Community Detection with Heterogeneous Block Covariance Model
Xiang Li, Yunpeng Zhao, Qing Pan, Ning Hao
TL;DR
The paper addresses clustering of features by learning a covariance-based community structure with heterogeneity across features. It introduces the heterogeneous block covariance model (HBCM) and an efficient variational EM algorithm that adds a second latent layer to achieve closed-form updates and polynomial-time computation. Theoretical results establish identifiability and consistency of the estimated memberships under mild conditions, and extensive simulations show HBCM outperforms spectral clustering and related methods under diverse settings, including misspecified covariances. The approach is demonstrated on mouse embryo scRNA-seq data and stock prices, yielding improved clustering and clearer interpretation of block structures, with cross-validated selection of the number of communities. Overall, HBCM offers a principled, scalable framework for covariance-based feature clustering with strong theoretical guarantees and practical applicability to biological and financial datasets.
Abstract
Community detection is the task of clustering objects based on their pairwise relationships.

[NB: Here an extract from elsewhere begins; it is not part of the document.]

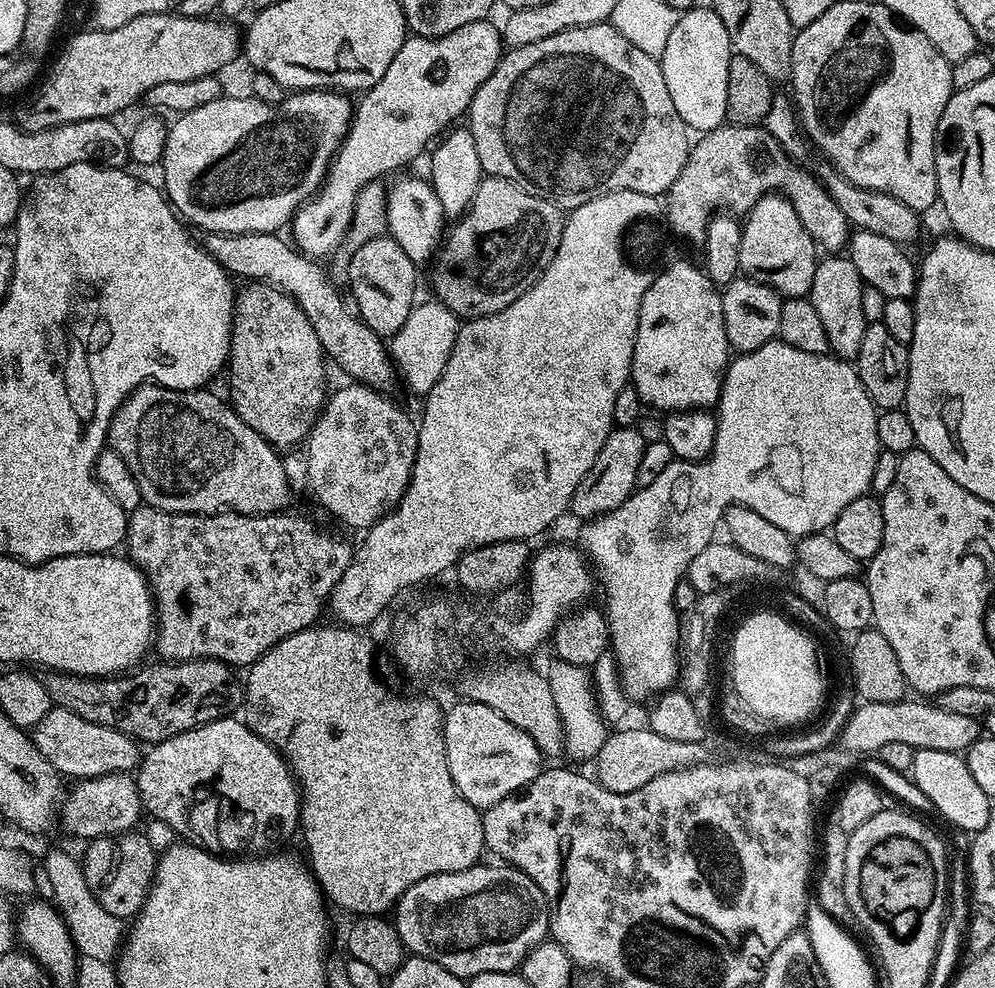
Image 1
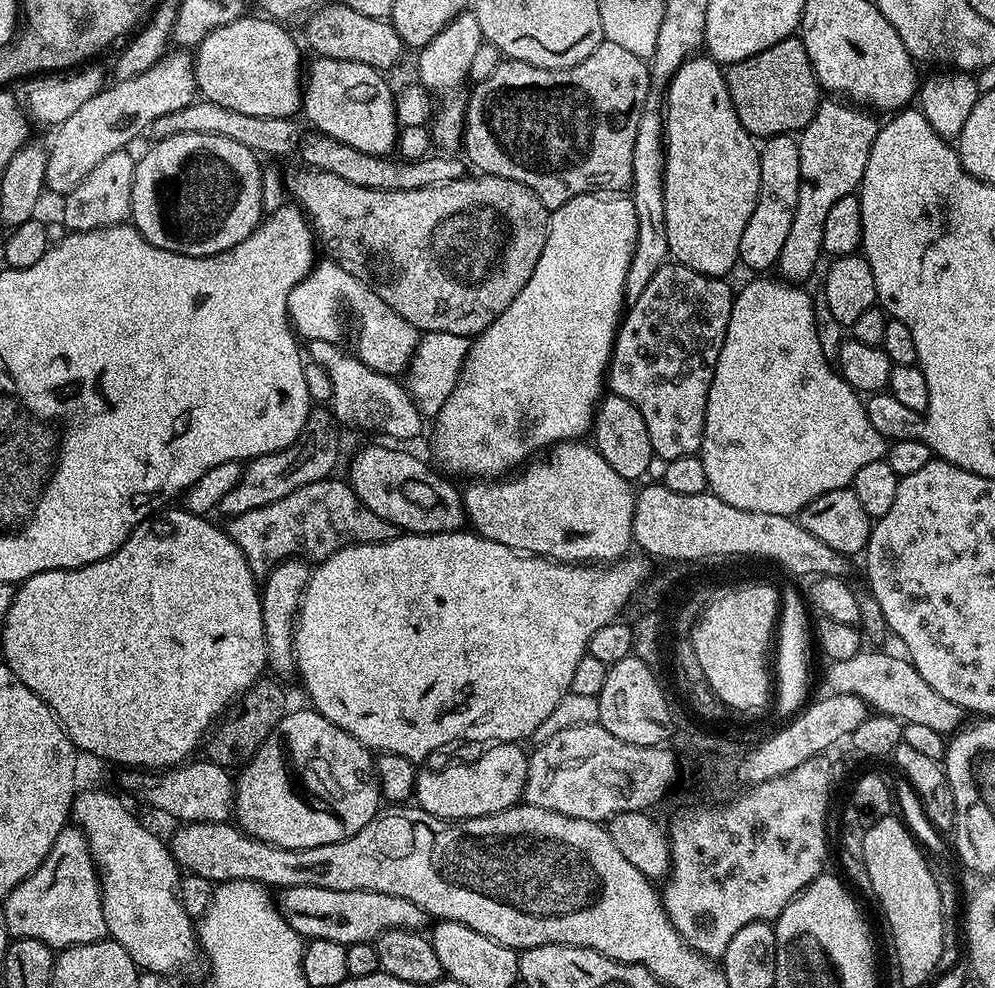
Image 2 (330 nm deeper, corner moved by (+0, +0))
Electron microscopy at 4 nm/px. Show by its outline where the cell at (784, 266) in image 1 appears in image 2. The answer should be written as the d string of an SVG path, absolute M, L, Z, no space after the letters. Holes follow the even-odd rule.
M795 135L770 136L759 145L760 149L760 193L754 206L754 214L750 214L750 222L746 222L746 230L742 230L740 243L741 265L753 268L753 273L764 274L767 268L775 269L780 263L782 246L786 246L786 238L790 234L790 226L794 226L794 209L798 207L798 182L800 181L800 146Z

Most of the model-based community detection methods, such as the stochastic block model and its variants, are designed for networks with binary (yes/no) edges. In many practical scenarios, edges often possess continuous weights, spanning positive and negative values, which reflect varying levels of connectivity. To address this challenge, we introduce the heterogeneous block covariance model (HBCM) that defines a community structure within the covariance matrix, where edges have signed and continuous weights. Furthermore, it takes into account the heterogeneity of objects when forming connections with other objects within a community. A novel variational expectation-maximization algorithm is proposed to estimate the group membership. The HBCM provides provable consistent estimates of memberships, and its promising performance is observed in numerical simulations with different setups. The model is applied to a single-cell RNA-seq dataset of a mouse embryo and a stock price dataset. Supplementary materials for this article are available online.